Darden Smith’s multi-media practice spans photography, drawing, illustration, video, songs, essays and performance. He seeks to find the humor in the mundane, the beauty in the rubble and the grace of the overlooked detail in order to translate what he sees into something new. He’s not interested in making an exact replica of what he sees because, in his words, “We already have that.” Moving between and combining mediums allows Smith a broader horizon in which to work. Smith is rooted in the Texas songwriting traditions, and as such, the power of story is prevalent in his works.
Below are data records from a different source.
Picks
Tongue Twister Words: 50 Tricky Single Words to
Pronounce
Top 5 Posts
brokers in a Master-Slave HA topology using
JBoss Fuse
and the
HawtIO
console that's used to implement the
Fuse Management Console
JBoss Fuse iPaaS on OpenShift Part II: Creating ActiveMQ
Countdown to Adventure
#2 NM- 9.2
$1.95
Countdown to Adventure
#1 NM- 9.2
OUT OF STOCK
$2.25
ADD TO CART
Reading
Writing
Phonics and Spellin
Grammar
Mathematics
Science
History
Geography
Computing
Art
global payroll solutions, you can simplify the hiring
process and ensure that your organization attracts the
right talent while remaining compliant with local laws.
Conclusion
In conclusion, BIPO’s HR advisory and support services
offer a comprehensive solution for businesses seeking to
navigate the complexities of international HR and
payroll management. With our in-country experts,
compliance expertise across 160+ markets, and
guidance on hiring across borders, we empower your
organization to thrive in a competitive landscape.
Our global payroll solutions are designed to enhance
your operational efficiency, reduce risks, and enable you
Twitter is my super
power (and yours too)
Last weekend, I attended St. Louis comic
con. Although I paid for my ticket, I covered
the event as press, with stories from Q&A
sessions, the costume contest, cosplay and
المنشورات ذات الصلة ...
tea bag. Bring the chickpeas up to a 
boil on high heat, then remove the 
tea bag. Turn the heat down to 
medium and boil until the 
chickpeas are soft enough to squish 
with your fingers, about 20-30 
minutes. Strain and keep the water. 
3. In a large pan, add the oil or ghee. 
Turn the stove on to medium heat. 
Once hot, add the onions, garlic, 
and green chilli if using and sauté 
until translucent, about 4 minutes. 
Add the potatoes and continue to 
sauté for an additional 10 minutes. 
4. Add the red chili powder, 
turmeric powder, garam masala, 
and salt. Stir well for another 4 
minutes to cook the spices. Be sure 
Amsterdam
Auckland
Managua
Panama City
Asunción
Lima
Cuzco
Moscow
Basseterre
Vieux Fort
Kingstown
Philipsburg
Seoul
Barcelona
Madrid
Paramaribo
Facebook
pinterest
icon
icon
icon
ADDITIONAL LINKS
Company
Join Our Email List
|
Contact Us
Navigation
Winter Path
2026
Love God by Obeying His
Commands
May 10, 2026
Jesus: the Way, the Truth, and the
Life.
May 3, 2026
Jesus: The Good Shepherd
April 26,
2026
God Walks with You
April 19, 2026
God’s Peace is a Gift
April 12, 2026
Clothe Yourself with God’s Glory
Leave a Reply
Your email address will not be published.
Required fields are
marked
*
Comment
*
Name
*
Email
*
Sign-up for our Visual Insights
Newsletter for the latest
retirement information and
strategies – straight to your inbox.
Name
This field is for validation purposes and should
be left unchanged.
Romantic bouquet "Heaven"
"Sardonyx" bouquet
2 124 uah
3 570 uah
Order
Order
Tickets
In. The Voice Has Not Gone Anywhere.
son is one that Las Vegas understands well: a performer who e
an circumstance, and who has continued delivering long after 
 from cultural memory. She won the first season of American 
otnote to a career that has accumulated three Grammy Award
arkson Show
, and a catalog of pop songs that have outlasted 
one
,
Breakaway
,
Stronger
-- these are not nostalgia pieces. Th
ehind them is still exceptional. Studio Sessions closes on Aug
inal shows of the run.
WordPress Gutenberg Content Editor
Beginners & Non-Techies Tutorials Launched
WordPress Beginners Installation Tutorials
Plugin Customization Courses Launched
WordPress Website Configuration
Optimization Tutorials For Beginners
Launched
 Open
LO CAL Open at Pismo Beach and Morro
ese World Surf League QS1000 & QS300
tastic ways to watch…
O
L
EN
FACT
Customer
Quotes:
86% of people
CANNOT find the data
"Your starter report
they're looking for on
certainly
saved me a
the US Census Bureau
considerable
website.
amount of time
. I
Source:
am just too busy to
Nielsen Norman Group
In his mind, a piece, whether it’s a song, drawing or photograph, isn’t finished until it sings.
As a visual artist he is influenced by cartoons, line drawings, his quite extensive stamp collection, Francisco Goya’s etchings, Karl Blossfeldt’s nature photography, Cy Twombly’s paintings, Francesco Clementi’s watercolors, and what he calls rhythmic visual dissonance – the objects and repeated patterns our lives.
Along with releasing 16 full length albums, Smith has composed music for film, TV and dance/theater. His symphony, Grand Motion (1999) was commissioned by the Austin Symphony. Smith’s visual art has been shown at Bale Allen Gallery (2018), Flatbed Press (2019) and Mark Smith Art (2020) and Redbud Gallery (2022). His work is in private and corporate collections in the US, UK and Belgium, as well as the Library of Congress’ Prints and Photographs Collection.
Smith’s book, The Habit of Noticing: Using Creativity to Make a Life (and a Living) was released in 2018. Western Skies is Smith’s latest release and is his most expansive project to date, encompassing a book of photographs, lyrics and essays; an album of new songs; lithographs; drawings; video and spoken word.